The medication is now to a point where it combats the epilepsy well; the last attack was a year ago. I had been in London for a weekend and stayed up till one am, so the doctors had been right about lack of sleep having its role.
Yet still it had never really disrupted my social life. But when I started university my lifestyle changed. The social scene really opened up for me, I was out at parties nearly every night; but more importantly they went late into the night, and I started staying with friends chatting afterwards to get to know them as we have just met each other. Since the start of my medication I took it just before bed; fortunately I did remember in time the first couple of weeks to take it before I crashed out as I got back in, but there were close encounters when I almost forgot. It meant I had to decide to take it before going out. This change in my routine was difficult to get used to as when you are getting ready to leave your flat; medication really isn’t something you think about, especially when it is almost hardwired into you after five years of taking it before sleeping. My friends also lived in a different flat to me so I went out earlier than the event would begin. Although still the afternoon I was now taking my medication almost seven hours before I was going to bed.
I haven’t officially been told I can drink alcohol with my medication, but nor have I been told I can’t. Being at university I am delving into the life of being a student and am determined to enjoy the chilled out lifestyle on the social side as everyone else does.
Luckily I have fallen in with a good group of friends that understand my Epilepsy, and if I have forgotten, and also consumed some alcohol they will walk me back to my room to take my medication so that we can all enjoy the night out together. They have even changed their lifestyles to remind me like my parents did when I was younger.
Now I know what Night Time epilepsy is and the doctors are happy with my level of medication I no longer have to see the specialist in Taunton every six months. This is a relief now I live in Falmouth, but I do need regular checks ups with my local GP for reviews and to see how my prescription of Topiramate is affecting me.

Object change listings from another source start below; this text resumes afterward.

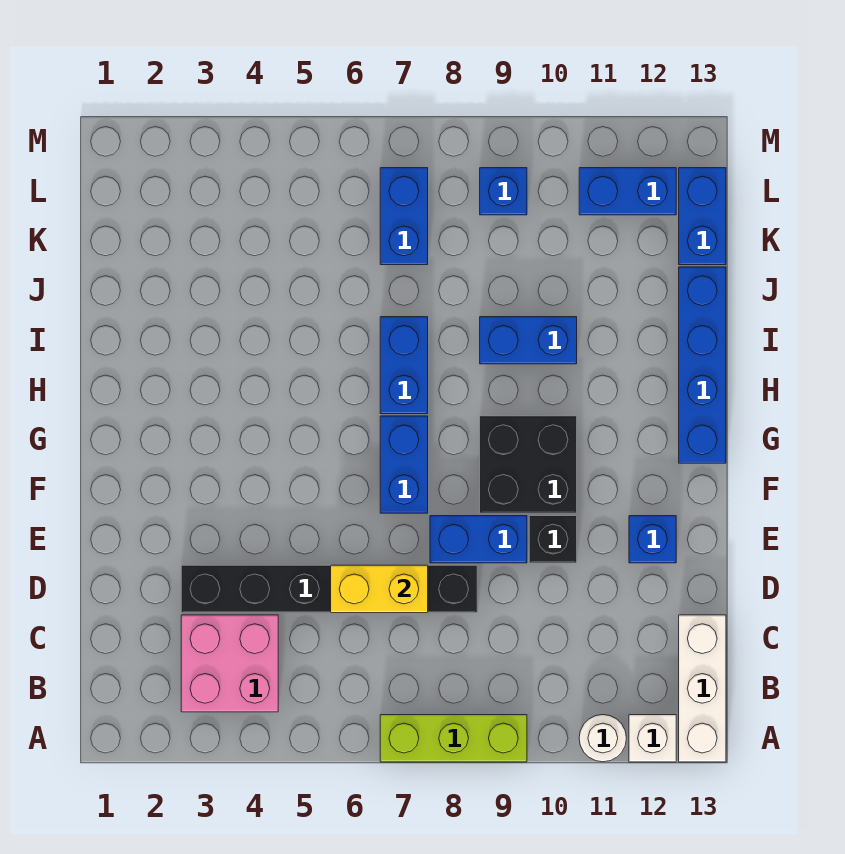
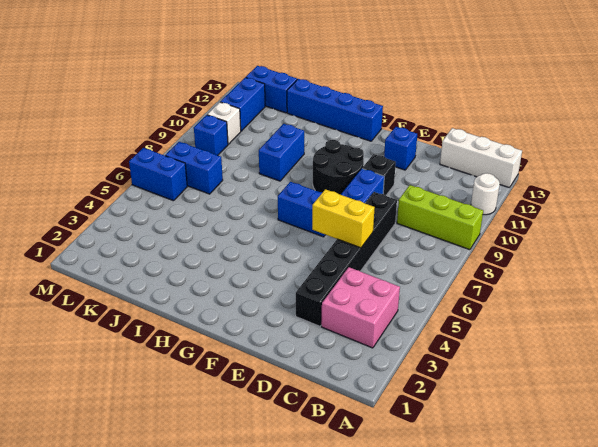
lime brick A7:A9 level 1 -> lime brick A9:C9 level 1
white brick A12 level 1 -> white brick L10 level 1
yellow brick D6:D7 level 2 -> yellow brick D6:E6 level 2
black brick F9:G10 level 1 -> black round brick F9:G10 level 1
blue brick H7:I7 level 1 -> blue brick L6:M6 level 1

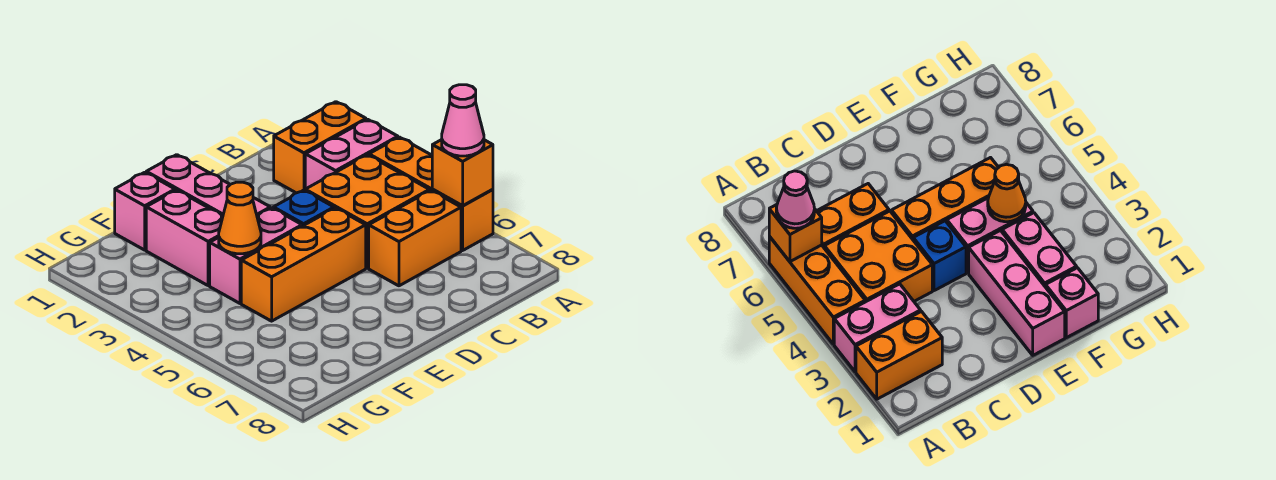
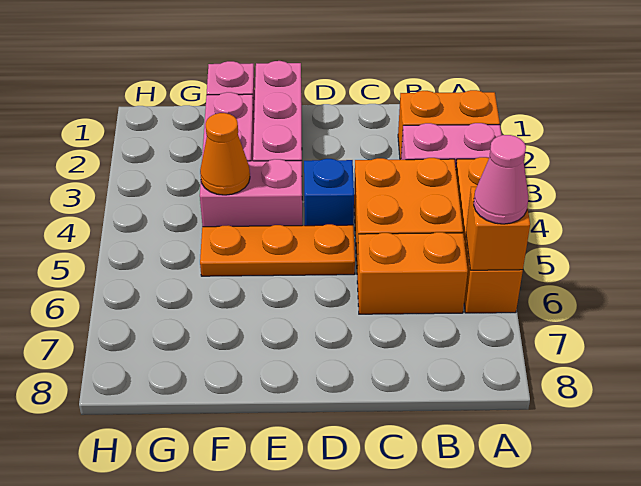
orange brick D5:F5 level 1 -> orange plate D5:F5 level 1

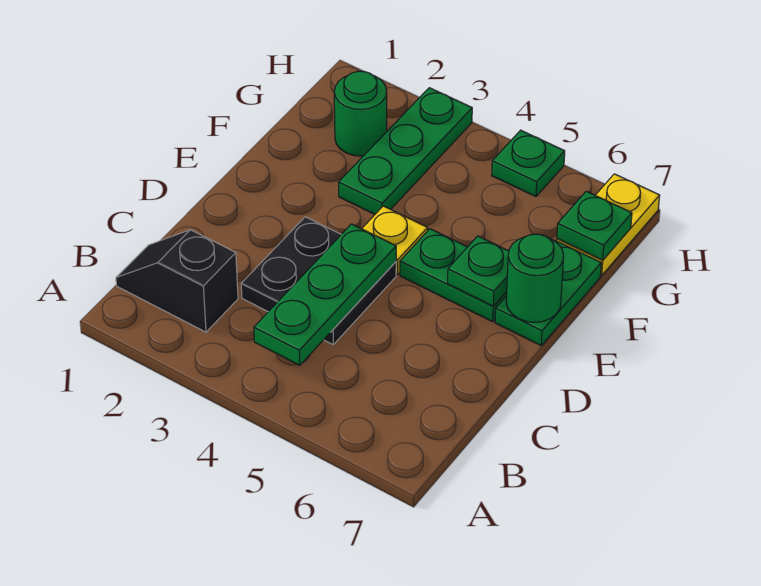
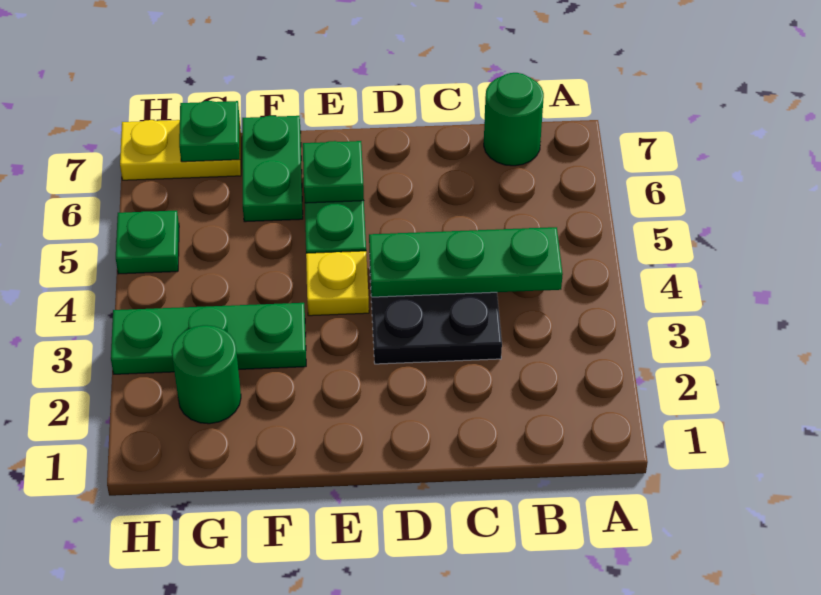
black slope B1:B2 level 1 top 2 -> none
green plate E7:F7 level 1 -> green plate F6:F7 level 1
green round brick E7 level 2 -> green round brick B7 level 1

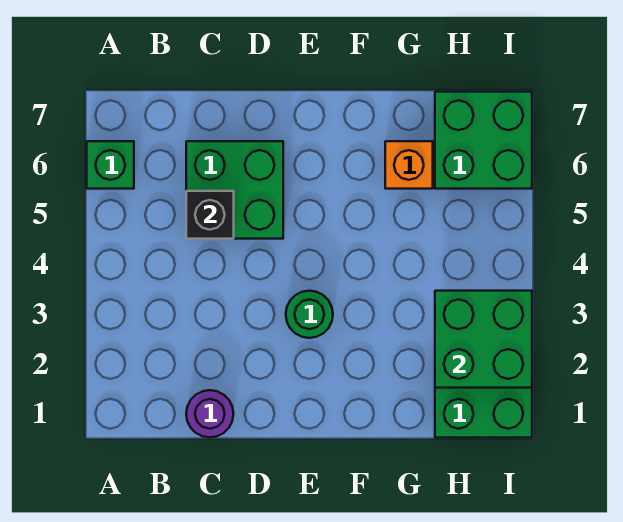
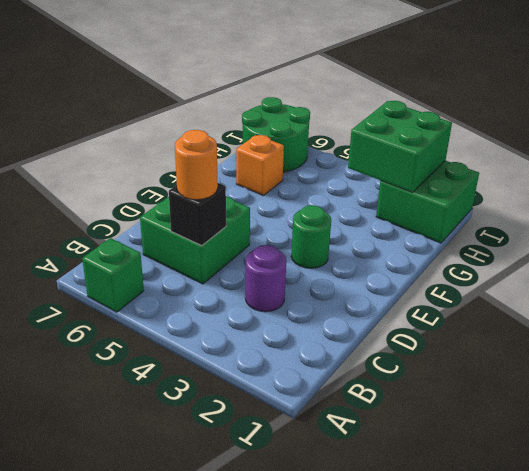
purple round brick C1 level 1 -> purple round brick C3 level 1
none -> orange round brick C5 level 3
green brick H6:I7 level 1 -> green round brick H6:I7 level 1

I don’t see it as an illness or a disability myself, it is barely even there. There are people with general Epilepsy who have fits everyday; I haven’t had one for 12 months so I feel very lucky. Officially though, it is classed as a neuro-disability.

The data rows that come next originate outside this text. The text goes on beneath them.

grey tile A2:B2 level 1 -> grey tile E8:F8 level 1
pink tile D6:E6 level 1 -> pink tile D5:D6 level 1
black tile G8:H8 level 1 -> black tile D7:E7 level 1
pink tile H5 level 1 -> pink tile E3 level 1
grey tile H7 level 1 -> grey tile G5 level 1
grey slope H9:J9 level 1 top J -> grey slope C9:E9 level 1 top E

If any of the content of this article has affected you or you think that maybe you or someone you know has had an epileptic fit, during the day or night, then get in touch with your local GP to discuss it further.
Emma’s advice: If you bite your tongue like I do then it will hurt when you eat, so you may find it more comfortable to eat softer foods for a couple days that aren’t too hot. It will be a sensitive area for a time. My recommendation is to drink a lot of water and rest as you would feel very tired afterwards. Be careful if you have been social like I have now, looking back it is similar to how a hangover feels, so treat it like one and you will feel stronger and well gain quicker.
The side effects of Topiramate.
Emma’s experience: The main side effect is loss of appetite and that was the one that hit me most. I lost over two stone when I started the course of medication. There has actually been a choice of medication offered to me, the other had a side effect of gaining weight, which I really didn’t want at the time, so I was glad that Topiramate was the best option for me and has worked.